Another young man, 23-year-old Razek Hussein al-Shalabi, was shot during the same attack and left to bleed to death. When ambulances finally arrived, settlers attacked the medics.
Saif was pronounced dead before reaching the hospital. He died in his brother’s arms.
The Israeli military claimed the incident began after stones were thrown at Israeli settlers and said it was investigating the attack.
For Musallet’s family, the devastation has been compounded by what they describe as indifference from the US government to the killing of a US citizen.
Mike Huckabee, the US ambassador to Israeli-occupied territories, called on Israel to investigate the killing but offered no public support to the family.
The family is acutely aware that the arrest and prosecution of violent settlers is rare, considering the Trump administration’s rescission of the Biden-era sanctions on Israeli settler groups for attacking Palestinians in the occupied West Bank.
Despite this record, Musallet’s family has called on the US State Department to open its own investigation into Saif’s killing. There has been no follow-up.
The killing was not the family’s only ordeal.
Saif’s 16-year-old cousin, Mohammed Zaher Ibrahim—also an American citizen—has been held for months in Israel’s Megiddo prison. His family says he has been accused of throwing stones, an allegation they reject.
They say he has lost nearly 30 pounds and developed a severe skin infection while incarcerated, with no family visits or phone calls permitted.
Khamis al-Ayyad

Khamis al-Ayyad, a 40-year-old father of five and a resident of Chicago, died from smoke inhalation on July 31, 2025, after Israeli settlers attacked the town of Silwad, east of Ramallah.
The assault took place around 2:30 a.m., when approximately ten settlers set homes and cars on fire.
Residents rushed outside to extinguish the flames but were met with tear gas fired by Israeli soldiers, according to Silwad’s mayor, Raed Hamed.

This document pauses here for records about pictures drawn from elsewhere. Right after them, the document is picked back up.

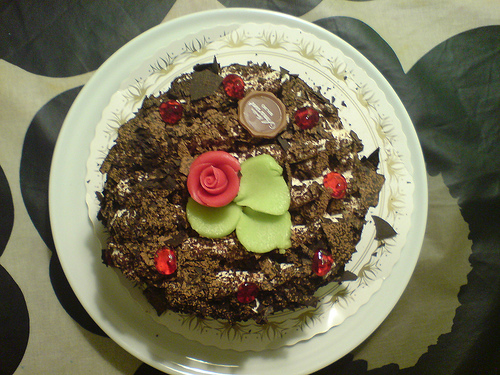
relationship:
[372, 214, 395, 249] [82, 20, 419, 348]
chocolate flake on top of doily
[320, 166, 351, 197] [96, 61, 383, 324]
candied cherry on top of cake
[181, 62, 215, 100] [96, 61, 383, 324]
chocolate shaving on top of cake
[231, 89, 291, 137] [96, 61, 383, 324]
brown disc on top of cake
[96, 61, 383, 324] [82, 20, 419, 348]
cake on top of doily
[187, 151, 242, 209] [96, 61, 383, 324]
candy flower on top of cake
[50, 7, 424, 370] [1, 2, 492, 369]
dessert plate on table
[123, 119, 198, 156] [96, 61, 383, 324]
brownie mixed into cake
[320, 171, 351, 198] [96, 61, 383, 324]
red flower on cake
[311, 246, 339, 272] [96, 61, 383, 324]
red flower on cake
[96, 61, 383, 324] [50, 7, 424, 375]
cake on a dessert plate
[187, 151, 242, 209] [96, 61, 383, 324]
candy flower on cake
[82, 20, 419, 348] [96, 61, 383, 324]
doily under cake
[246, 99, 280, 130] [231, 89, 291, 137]
writing on brown disc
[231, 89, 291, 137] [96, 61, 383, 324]
brown disc on cake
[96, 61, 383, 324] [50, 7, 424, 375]
cake on dessert plate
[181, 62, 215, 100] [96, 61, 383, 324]
chocolate shaving on cake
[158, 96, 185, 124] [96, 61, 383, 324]
candy on cake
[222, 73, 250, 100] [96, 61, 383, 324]
candy on cake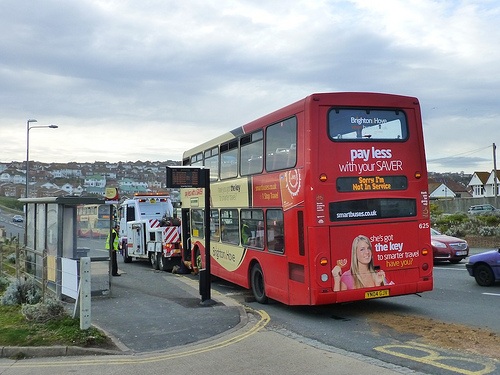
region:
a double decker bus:
[177, 90, 434, 306]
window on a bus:
[325, 102, 410, 145]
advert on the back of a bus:
[332, 229, 422, 291]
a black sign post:
[165, 165, 211, 306]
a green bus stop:
[16, 194, 115, 299]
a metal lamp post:
[27, 117, 57, 199]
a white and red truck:
[115, 189, 182, 266]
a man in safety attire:
[105, 226, 123, 275]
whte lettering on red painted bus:
[335, 143, 405, 171]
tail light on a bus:
[318, 257, 326, 266]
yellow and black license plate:
[358, 283, 403, 300]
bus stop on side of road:
[0, 168, 122, 348]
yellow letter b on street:
[361, 328, 498, 368]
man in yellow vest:
[78, 212, 128, 282]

The Israeli military acknowledged that an attack had occurred but said it was unable to identify any suspects. Israeli police said an investigation had been opened.
No one has been held accountable for Ayyad’s death.
“The government should protect citizens, this is what is written on the American passport. Why do they do nothing when it comes to their own citizens who live in the West Bank?” said Ayyad’s brother, Anas al-Ayyad, 39.
Ayyad was the latest Palestinian American killed in the occupied West Bank. Since October 7, 2023, five US citizens have been killed there, with Ayyad the second in July alone.